///2010 Abstract Details
2010 Abstract Details2018-05-01T17:52:49+00:00

Anesthetic management of a parturient with Transverse Myelitis

Abstract Number: 212
Abstract Type: Case Report/Case Series

Steve P Thomas MBChB FRCA1 ; Simon Massey MBChB FRCA MD2; Arry Kathirgamanathan MBChB FRCA3; Joanne Douglas MD FRCPC4

Anesthetic management of a parturient with Transverse Myelitis

Introduction

Transverse myelitis (TM) is a demyelinating disease of unclear etiology which may occur as a single episode or behave similarly to multiple sclerosis (MS) as a relapsing disease with variable recovery. As a rare condition, in a five year registry of high risk obstetric anesthetic patients with neurological disease, only a single case of TM was reported (1).

Case Report

A 27 year old parturient with TM presented to our Obstetric Anesthesia Clinic at 13 weeks gestation prior to an elective cerclage for cervical incompetence.

The parturients pregnancy had been uneventful and the consulting anesthesiologist recommended avoiding a neuraxial technique. Subsequently, the patient had a cervical cerclage under general anesthesia with endotracheal intubation. Succinylcholine was used uneventfully to provide muscle relaxation.

The cerclage was removed under epidural anesthesia using bupivacaine and the cervix immediately dilated to 4 cm. Labour was induced with oxytocin and patient controlled epidural analgesia was initiated. Later, the patient delivered a healthy baby.

Her postpartum period was complicated by underlying muscle weakness which gradually improved resulting in discharge six days postpartum.

Discussion

It is not known whether TM has relapses after pregnancy but there are several reported cases of TM following a neuraxial technique (2) and general anesthesia (3).

Use of neuraxial techniques in these patients remains controversial. Local anesthetic drugs are neurotoxic, lidocaine more than bupivacaine (4) and demyelinated fibers may be more susceptible to neurotoxicity. It has also been shown that spinal anesthesia has more potential for neurotoxicity than epidural anesthesia (5).

Using succinylcholine is also controversial in patients with evidence of denervated muscle due to increased expression of nicotinic neuromuscular acetylcholine receptors in skeletal muscle. This may lead to significant hyperkalaemia. The literature suggests it is wise not to use succinylcholine between 24 hours and 1-2 years after the insult (6).

References

(1). May AE et al. UK registry of high-risk obstetric anaesthesia: report on neurological disease. IJOA, 17 (2008) 31-36.

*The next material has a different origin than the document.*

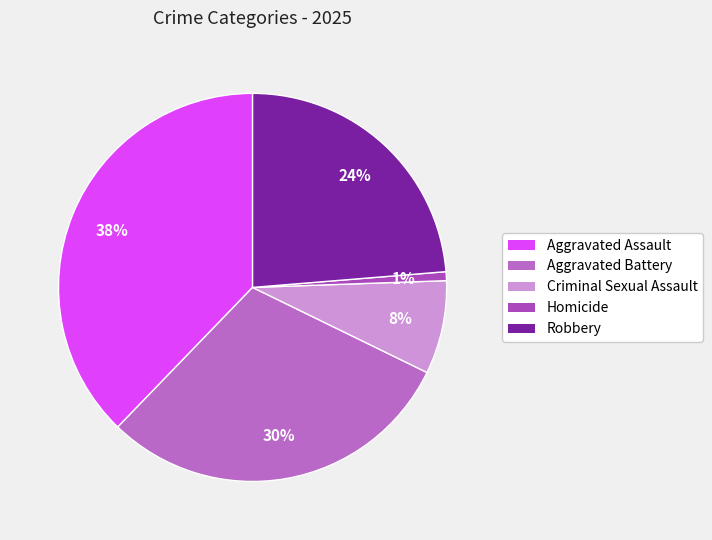

What percentage is the Robbery slice, to the nearest percent?

24%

(2). Jha S et al. Transverse myelitis following spinal anesthesia. Neurology India, Dec, 2006: Vol.54, Issue 4, 425-427.

(3). Gutowski NJ. Transverse myelitis following general anaesthesia. Anaesthesia, 1993, Vol 48, pages 44-45.

(4). Johnson ME. Neurotoxicity of Lidocaine: Implications for Spinal Anesthesia and Neuroprotection. J Neurosurg Anesthesiol, Vol 16, Number1, Jan, 2004.

(5). Hebl JR et al. Neuraxial Anesthesia and Analgesia in Patients with Preexisting Central Nervous System Disorders. Regional Anesthesia. Vol.103, No.1, July, 2006.

(6). Naguib M et al. Advances in Neurobiology of the Neuromuscular Junction. Anesthesiology, Vol 96, No.1, Jan, 2002.